Dark jokes

Twin Towers

I piss on blind kids and tell them it's raining.

Q: What do nuns and bathrooms have in common?

A: They both have glory holes for pleasing.

How do you find a black person in the dark without a flashlight?

Tell them a joke to make them smile.

Friday's opening is open. Religion: "Dark model?" Hopi, Kahan, Virra, Sayla, Salafa, Sales, Power, Sleep. Google is “that cave”.

How many police officers does it take to screw in a lightbulb?

Two: one to change the lightbulb, and the other to open fire while the room is dark.

Q: What is the difference between two bottles of Whiskey and 2 pretty feminist girls?

A: You don't leave the bottles in the cold and dark forest after you and your 9 friends are finished with them.

I took my 5 year old son to ride some roller coasters. I think he didn’t like it because I challenged him to a no hands contest.

He said, "But I don’t have any." He wanted to know what dark humor is. Now he knows what it is and what it feels like.

Steven Hawking had dark humor.

Whenever he turned on his laugh effect, it diverted power from his screen brightness.

I asked my mom what is dark humor.
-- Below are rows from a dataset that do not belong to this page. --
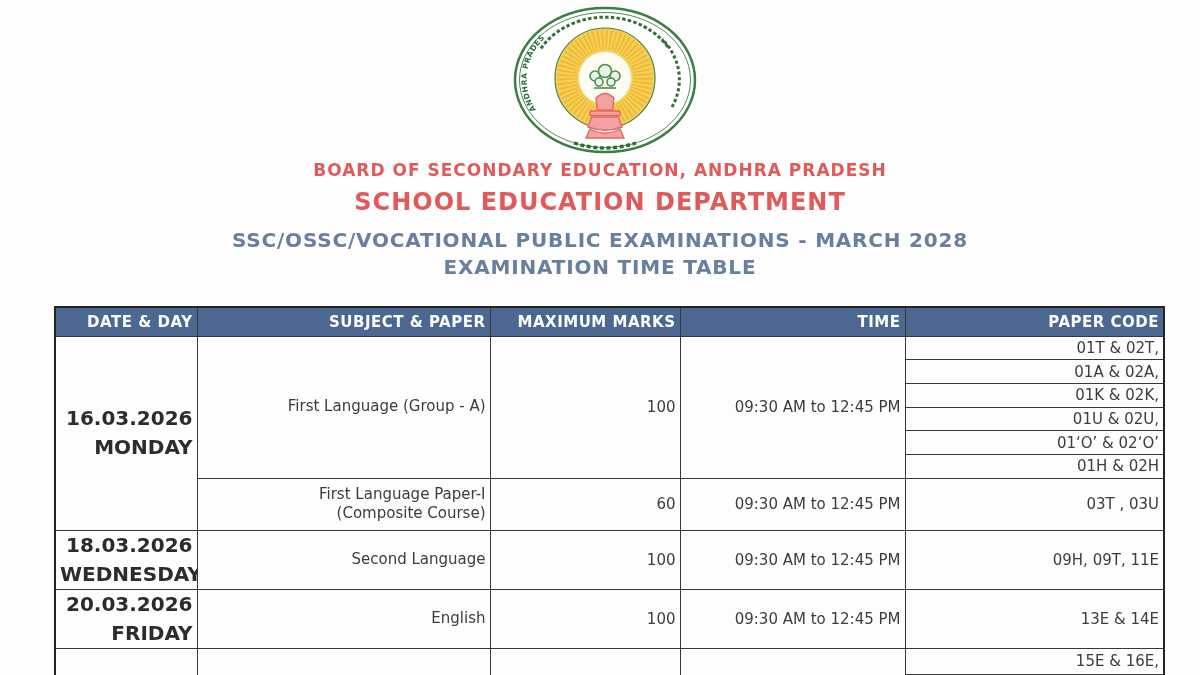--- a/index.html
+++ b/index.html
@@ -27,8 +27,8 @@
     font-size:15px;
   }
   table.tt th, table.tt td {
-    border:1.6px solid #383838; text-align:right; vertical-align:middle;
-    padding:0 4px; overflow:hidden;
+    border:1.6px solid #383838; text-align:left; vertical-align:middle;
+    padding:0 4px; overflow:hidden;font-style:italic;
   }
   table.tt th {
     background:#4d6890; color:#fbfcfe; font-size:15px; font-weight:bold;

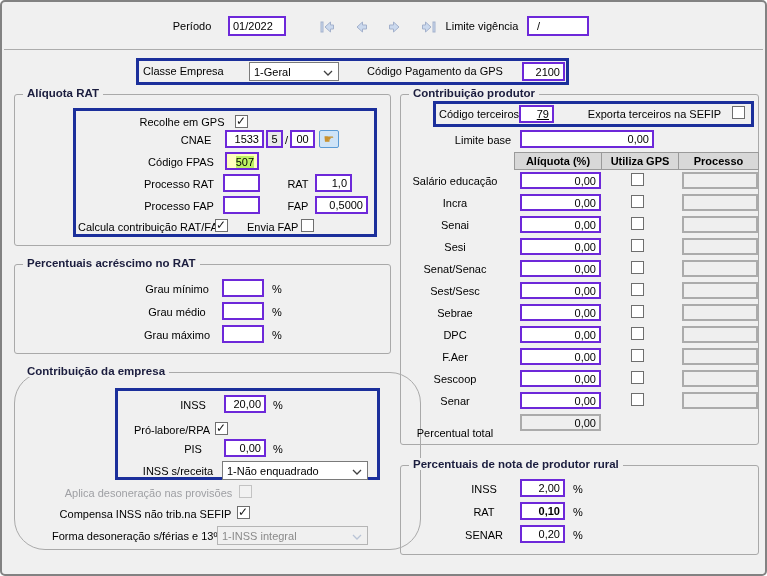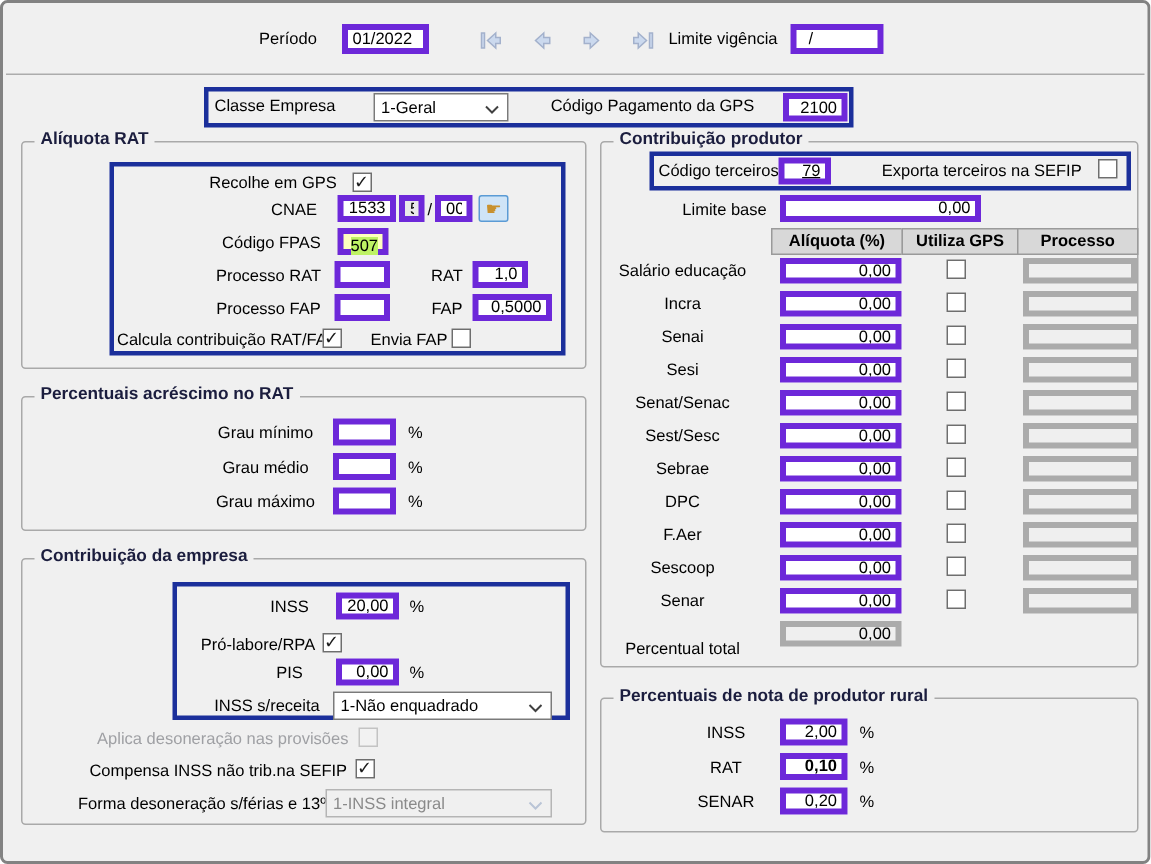--- a/index.html
+++ b/index.html
@@ -14,7 +14,7 @@
   .lb.dis { color:#9FA0A4; }
   .tb {
     position:absolute; box-sizing:border-box; height:18px;
-    background:#fff; border:4px solid #6d28d9; padding:0 3px;
+    background:#fff; border:2px solid #6d28d9; padding:0 3px;
     font-family:"Liberation Sans", sans-serif; font-size:11px; color:#000;
   }
   .tb.right { text-align:right; }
She said "see them boy over there in the wheelchair, ask him to walk." I said, "but I’m blind." She responded, "Exactly."

How many Daveons does it take to change a lightbulb? None, he prefers to stay in the dark.

What is common with dark humor and unvaccinated kids?

Neither do ever grow old.

How many babies does it take to change a lightbulb? Well, obviously not 10; my basement's still dark.